(TEXT SEGMENT begins)

Filed under Public International Law

2 responses to “The International Community’s Approach to Reprisals against the Use of Chemical Weapons in Syria: a Risk for the Jus ad Bellum Regime?

  1. El roam

    Thanks for that post , well , one can’t unfold here , the whole argumentation , in favor of such so called ( mistakenly : humanitarian intervention ) but just worth to note :

    First , the purpose of the UN charter , needs to be read as a whole . As such , maintaining peace and stability and security , is one thing , yet , also to take care to maintain human rights from grave violations .Here from the Charter ( preamble ) :

    WE THE PEOPLES OF THE UNITED NATIONS DETERMINED to save succeeding generations from the scourge of war, which twice in our lifetime has brought untold sorrow to mankind, and to reaffirm faith in fundamental human rights, in the dignity and worth of the human person, in the equal rights of men and women and of nations large and small, and to establish conditions under which justice and respect for the obligations arising from treaties and other sources of international law can be maintained, and to promote social progress and better standards of life in larger freedom,

    And more :

    Article 55

    c. universal respect for, and observance of, human rights and fundamental freedoms for all without distinction as to race, sex, language, or religion.

    And more :

    Functions and Powers

    Article 62

    2. It may make recommendations for the purpose of promoting respect for, and observance of, human rights and fundamental freedoms for all.

(TEXT SEGMENT ends)

(WORK TO BE COMPLETED):
Carry on the reader comment about the UN Charter and humanitarian intervention, starting after its last sentence. The lines that come next have nothing to do with the comment on the UN Charter and the Syria reprisals.

(DATA EXTRACT begins)

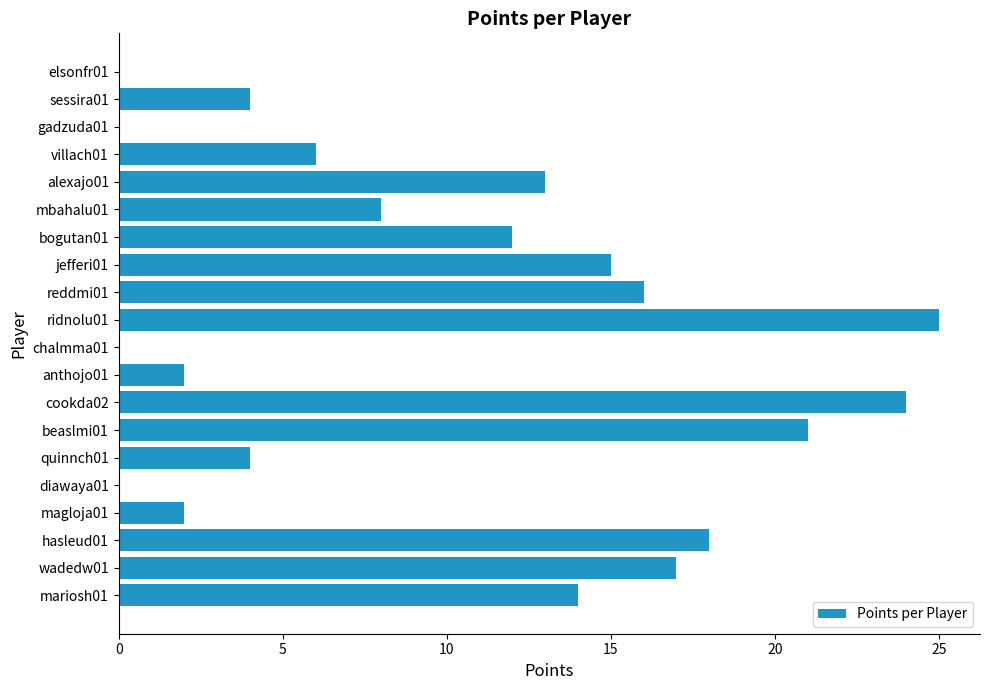

Which category has the highest value across all series?

ridnolu01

(DATA EXTRACT ends)

(RESULT FOR THIS TASK):
    End of quotation :

    Second , We deal here with intervention of Super power , not an ordinary state . It has huge implications , but just one :

    Take the scenario of an ongoing mass atrocity , where a Super power is involved in ( like in Syria generally speaking ) . According to the respectable opinion of the author , never ever , a genocide can be barred from being carried out . This is because , a Veto by the Super power involved is always guaranteed , and third state , would be liable for crime of aggression , if it wants to intervene .

    I just remind the respectable author :

    Sovereignty is not at all , an inviolable principle . For much less than that , far greater things are done , on daily basis . One man is tortured somewhere in the globe , and third state , intervene , and judges the person , on its territory (” Universal Jurisdiction ” ) while :

    Neither the person , nor the crime , has nothing to do with the case and its inherent sovereignty . Let alone , while mass atrocity takes place , and the US , is on the ground , directly involved .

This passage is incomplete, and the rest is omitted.